En cada momento las personas -conocidas o desconocidas- te ofrecen estos peculiares regalos y tú decides si les das importancia o no. Puedes aceptarlos, responder de la misma forma o dejarlos ahí, decirte a ti mismo: “no acepto este regalo, no es para mí, no merezco esta ofensa y la dejo para que se la lleve quien me la ofreció". 

No olvidaré jamás la templanza y la seguridad que mostró un cura en una reunión social a la que fue invitado. Entre los presentes había un hombre que, al saber que él era cura, empezó a despotricar ofensas por el desprecio que sentía hacia la Iglesia Católica, debido a ciertos acontecimientos negativos que involucraban a sacerdotes. Expresó delante de más de 20 personas su malestar por la presencia del religioso, la vergüenza que -según él- debía sentir por portar una sotana, y agregó ofensas contra su persona, inclusive por no casarse y formar una familia, poniendo en tela de duda su hombría. Fuerte, ¿no?
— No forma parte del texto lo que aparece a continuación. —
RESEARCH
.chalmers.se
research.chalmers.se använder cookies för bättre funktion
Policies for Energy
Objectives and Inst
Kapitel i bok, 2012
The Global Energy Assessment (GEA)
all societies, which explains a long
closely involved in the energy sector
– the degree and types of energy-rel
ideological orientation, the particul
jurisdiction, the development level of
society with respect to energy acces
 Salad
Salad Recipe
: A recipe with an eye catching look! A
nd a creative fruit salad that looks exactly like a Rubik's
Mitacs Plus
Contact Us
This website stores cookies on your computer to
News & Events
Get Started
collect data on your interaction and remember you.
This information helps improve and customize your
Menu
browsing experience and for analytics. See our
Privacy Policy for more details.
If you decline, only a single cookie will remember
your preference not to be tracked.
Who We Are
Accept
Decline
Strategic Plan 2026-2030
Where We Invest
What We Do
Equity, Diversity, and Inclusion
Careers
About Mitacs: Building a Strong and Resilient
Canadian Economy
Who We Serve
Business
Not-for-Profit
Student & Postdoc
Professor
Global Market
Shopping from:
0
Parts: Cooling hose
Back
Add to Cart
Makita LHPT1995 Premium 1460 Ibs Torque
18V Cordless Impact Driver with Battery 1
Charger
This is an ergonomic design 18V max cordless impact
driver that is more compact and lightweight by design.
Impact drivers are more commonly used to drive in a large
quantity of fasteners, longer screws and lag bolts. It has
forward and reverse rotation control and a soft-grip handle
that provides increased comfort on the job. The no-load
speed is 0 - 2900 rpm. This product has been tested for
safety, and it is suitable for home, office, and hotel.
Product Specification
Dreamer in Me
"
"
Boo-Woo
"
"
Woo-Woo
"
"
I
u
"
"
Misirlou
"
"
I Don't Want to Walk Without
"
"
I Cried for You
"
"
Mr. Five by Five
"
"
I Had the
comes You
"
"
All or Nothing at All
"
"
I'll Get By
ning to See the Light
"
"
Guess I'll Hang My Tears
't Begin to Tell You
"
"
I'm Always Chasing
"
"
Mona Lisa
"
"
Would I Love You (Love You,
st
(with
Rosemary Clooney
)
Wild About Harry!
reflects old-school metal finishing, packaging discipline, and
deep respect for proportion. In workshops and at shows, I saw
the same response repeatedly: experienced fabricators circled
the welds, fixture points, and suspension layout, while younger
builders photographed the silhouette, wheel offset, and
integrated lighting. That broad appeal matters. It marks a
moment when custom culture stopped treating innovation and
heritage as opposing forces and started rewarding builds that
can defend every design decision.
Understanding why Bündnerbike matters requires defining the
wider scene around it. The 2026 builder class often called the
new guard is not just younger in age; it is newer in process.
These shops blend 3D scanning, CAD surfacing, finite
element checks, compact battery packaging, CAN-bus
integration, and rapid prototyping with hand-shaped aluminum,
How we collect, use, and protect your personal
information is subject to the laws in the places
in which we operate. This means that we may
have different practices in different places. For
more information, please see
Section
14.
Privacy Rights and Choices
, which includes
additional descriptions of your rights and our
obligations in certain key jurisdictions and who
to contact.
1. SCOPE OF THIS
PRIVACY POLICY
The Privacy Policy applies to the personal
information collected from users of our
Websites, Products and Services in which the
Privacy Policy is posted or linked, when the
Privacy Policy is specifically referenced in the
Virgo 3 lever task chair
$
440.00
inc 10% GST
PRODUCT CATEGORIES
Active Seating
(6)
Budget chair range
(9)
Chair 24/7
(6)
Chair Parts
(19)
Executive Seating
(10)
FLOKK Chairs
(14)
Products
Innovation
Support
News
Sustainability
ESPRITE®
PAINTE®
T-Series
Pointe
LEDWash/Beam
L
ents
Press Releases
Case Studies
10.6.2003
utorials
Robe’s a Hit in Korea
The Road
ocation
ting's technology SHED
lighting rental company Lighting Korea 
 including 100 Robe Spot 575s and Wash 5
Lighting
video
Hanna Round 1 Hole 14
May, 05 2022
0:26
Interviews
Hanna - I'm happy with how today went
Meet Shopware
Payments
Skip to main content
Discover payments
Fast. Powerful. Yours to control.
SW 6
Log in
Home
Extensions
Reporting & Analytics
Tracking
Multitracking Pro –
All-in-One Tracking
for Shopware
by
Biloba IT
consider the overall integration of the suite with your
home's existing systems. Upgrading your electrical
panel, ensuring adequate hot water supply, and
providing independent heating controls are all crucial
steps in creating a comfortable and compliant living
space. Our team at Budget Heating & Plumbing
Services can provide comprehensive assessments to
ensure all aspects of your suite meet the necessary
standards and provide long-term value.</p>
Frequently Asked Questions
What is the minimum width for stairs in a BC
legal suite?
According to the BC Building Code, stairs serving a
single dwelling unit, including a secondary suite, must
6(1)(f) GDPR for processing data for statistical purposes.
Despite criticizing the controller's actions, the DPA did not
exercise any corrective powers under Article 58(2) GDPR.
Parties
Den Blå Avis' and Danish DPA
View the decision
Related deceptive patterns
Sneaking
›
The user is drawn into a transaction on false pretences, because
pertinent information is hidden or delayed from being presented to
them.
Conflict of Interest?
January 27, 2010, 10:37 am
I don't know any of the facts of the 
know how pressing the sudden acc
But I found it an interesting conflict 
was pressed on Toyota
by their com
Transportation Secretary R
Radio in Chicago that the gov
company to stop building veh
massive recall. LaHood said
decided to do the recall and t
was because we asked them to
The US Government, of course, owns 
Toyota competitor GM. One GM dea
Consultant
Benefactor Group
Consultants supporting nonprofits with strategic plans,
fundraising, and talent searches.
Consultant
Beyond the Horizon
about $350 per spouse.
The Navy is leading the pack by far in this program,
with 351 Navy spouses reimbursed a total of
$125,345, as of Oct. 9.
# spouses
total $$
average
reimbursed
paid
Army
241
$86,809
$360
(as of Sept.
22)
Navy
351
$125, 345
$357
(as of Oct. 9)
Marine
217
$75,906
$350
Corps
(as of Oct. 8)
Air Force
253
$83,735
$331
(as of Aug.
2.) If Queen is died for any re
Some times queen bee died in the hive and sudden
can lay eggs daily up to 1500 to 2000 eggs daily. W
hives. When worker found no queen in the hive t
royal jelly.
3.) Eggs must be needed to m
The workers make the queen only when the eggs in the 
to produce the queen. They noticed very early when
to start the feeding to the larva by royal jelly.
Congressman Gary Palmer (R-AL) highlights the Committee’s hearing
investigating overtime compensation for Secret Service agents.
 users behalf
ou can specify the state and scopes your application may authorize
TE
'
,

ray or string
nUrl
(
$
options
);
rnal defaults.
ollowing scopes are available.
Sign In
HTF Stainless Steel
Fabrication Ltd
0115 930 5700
El sacerdote, que tranquilamente lo escuchaba tomando un refresco y comiendo una botana, dejó que el individuo terminara la sarta de insultos que cargaba, al parecer desde mucho tiempo atrás, contra la institución que él representaba. Al finalizar lo vio fijamente, sonrió y dijo: “Es tu opinión, amigo. La cual es muy respetable. No te digo que la agradezco, pero tampoco la acepto”. Punto.  

–Pero respóndame, ¿qué tiene que decir? –insistió el hombre.  

El cura le contestó que no era ni el momento ni el lugar para decir su opinión, pero con gusto lo recibiría, previa cita, en su parroquia, para hablar al respecto. La gente reprobó con miradas y comentarios lo ahí expresado, y sobre todo la forma en la que el hombre se dirigió al sacerdote. El padre siguió conviviendo ¡como si nada hubiera ocurrido! No aceptó las ofensas y mucho menos se las llevó. Probablemente le molestó, lo cual sería normal, pero no lo demostró.


El aprendizaje es claro y sencillo: no tenemos obligación de soportar las críticas. Lo mejor que puedes hacer es agradecer con amabilidad, y tal vez pensar en lo que te dicen. Todos tenemos el poder de decidir, pero no debemos caer en el juego de soportar las cargas emocionales de quienes nos rodean ni permitir que nos aplasten. Está en ti si aceptas y te dejas llevar por las emociones de quienes están contra tus ideas o tu forma de ser. Siempre tendrás el control del momento si mantienes la calma cuando otros están ofuscados. Y recuerda: nadie puede hacerte la vida imposible, a menos que tú lo autorices. 

¿Qué esperas para poner en práctica esta importante lección? ¡Ánimo, y hasta la próxima!